In the 18th century the long slim loaves arrived and the French wisely decided to increase crust by changing the crust crumb ratio. The added yeast meant the bread developed the golden crust and the baguette, as we know it, arrived! Thank goodness for kneading mechanization since this ensured that the baguette in Paris thrived.  The country folk continued to make bread in the time honoured way and when the horrible baking terminals arrived in France during the 1960’s the French had decent bread to fall back on since the baguettes just were not the same any more.

Luckily for the French and visitors alike there are today new and dedicated bakers in France that make bread the old way – to the extent of choosing the millstones through which their flours are milled in order to guarantee superlative taste.

For anyone going to France, rest assured that you will find enough excellent French bread – there are about 36,000 bakeries that produce about  3,5 – 4 million tons of bread annually of which 10 – 12 million loaves are baguettes (every third bread).

Just for fun I will add thirteen Parisian breads that simply have to be tried, so lengthen you trip by a week or so.  (Thirteen because it is my daughter Lisa’s lucky number)

  • Pain de campagne noisette et raisins (Rrustic loaf with hazelnuts and raisins)
  • Napoléon (crusty breakfast loaf)
  • Pavé de campagne (square country loaf)
  • Pain de campagne figues et noix (rustic loaf with figs and nuts)
  • Fougasse aux olives (round flat loaf with olives)
  • Jockey pavot & sesame (round wheat loaf with poppy and sesame seeds)
  • Pain campagne aux olives (country loaf with black olives)
  • Pistolet (light, longish, wider and crusty – actually from Belgium)
  • Seigle-Apricot pain (rye rolls with dried apricot)
  • La Baguette (ee all know that one)
  • La Ficelle (thinner than a baguette and about half it’s weight)
  • La Flûte (halfway between the baguette an the ficelle)
  • Le Bâtard (oval, crunchy loaf)

For anyone that feels like trying, herewith a very easy bread dough in the French style:
For anyone interested in baking a bread, French style – herewith the simplest of simple rustic breads:


150 g strong, plain flour
15 g fresh yeast or teaspoons dried yeast
3 tablespoons olive oil
½ teaspoon salt

If you are using fresh yeast, mix the yeast with 12 ml warm water, leave for 10minutes in a warm place until the yeast becomes frothy. (If it doesn’t froth, throw it away and start again).

Sift the flour into a large bowl, make a well in the centre and add salt, olive oil and yeast mixture. Mix together until you can form a ball with it.

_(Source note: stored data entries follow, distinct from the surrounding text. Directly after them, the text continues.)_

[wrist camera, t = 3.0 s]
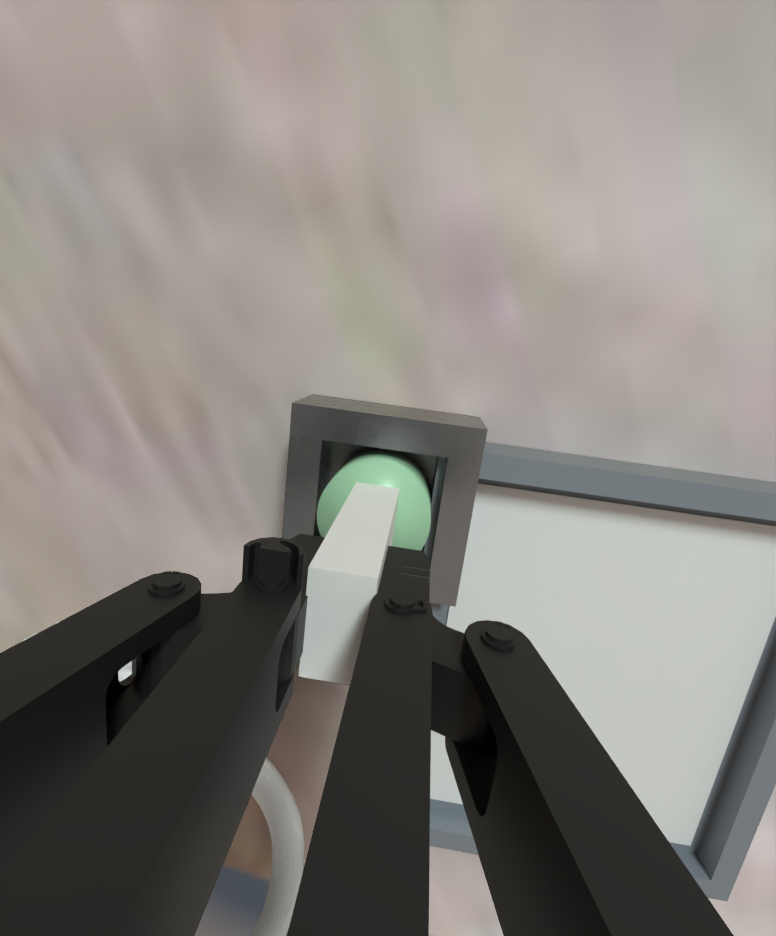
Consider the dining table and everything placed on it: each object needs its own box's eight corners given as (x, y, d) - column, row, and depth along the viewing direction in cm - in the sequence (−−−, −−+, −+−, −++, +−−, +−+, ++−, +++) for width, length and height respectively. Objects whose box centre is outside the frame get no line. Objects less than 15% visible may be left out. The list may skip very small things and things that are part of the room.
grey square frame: (299, 548, 22) (279, 578, 19) (312, 394, 20) (292, 402, 17) (452, 571, 22) (455, 606, 19) (479, 417, 20) (487, 429, 17)
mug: (396, 709, 24) (354, 1120, 11) (260, 827, 26) (103, 1266, 14) (156, 509, 22) (-203, 723, 10) (38, 655, 25) (-364, 973, 12)
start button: (325, 538, 20) (312, 563, 18) (335, 443, 19) (321, 456, 17) (423, 553, 20) (421, 580, 17) (438, 457, 19) (438, 473, 16)
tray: (384, 794, 25) (379, 836, 23) (439, 436, 20) (440, 446, 18) (701, 852, 24) (727, 901, 22) (838, 491, 19) (888, 509, 17)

Turn out onto a lightly floured wooden board
Knead the dough well and adjust consistency by adding flour or water, a little at a time until you get a mixture that feels dry when you touch it.
That should take about 10 minutes.

Rub the inside of a large bowl with oil, roll the dough around the bowl so that the whole surface is covered with oil, cover with cling wrap and allow to rise for about 1 – 1 ½ hours.
(You can also leave it in the fridge to rise slowly for about 8 hours)

Knock it back, knead it again robustly for about 10minutes and leave it in a warm place until it has doubled in size.

Put in a baking tray or tin and bake at 230 C for 10 minutes.

As I always say, keep an eye on baked goods the first time since all ovens differ slightly.

You can add chopped walnuts, cheese, olives and whatever you feel like to this bread – it will only improve it.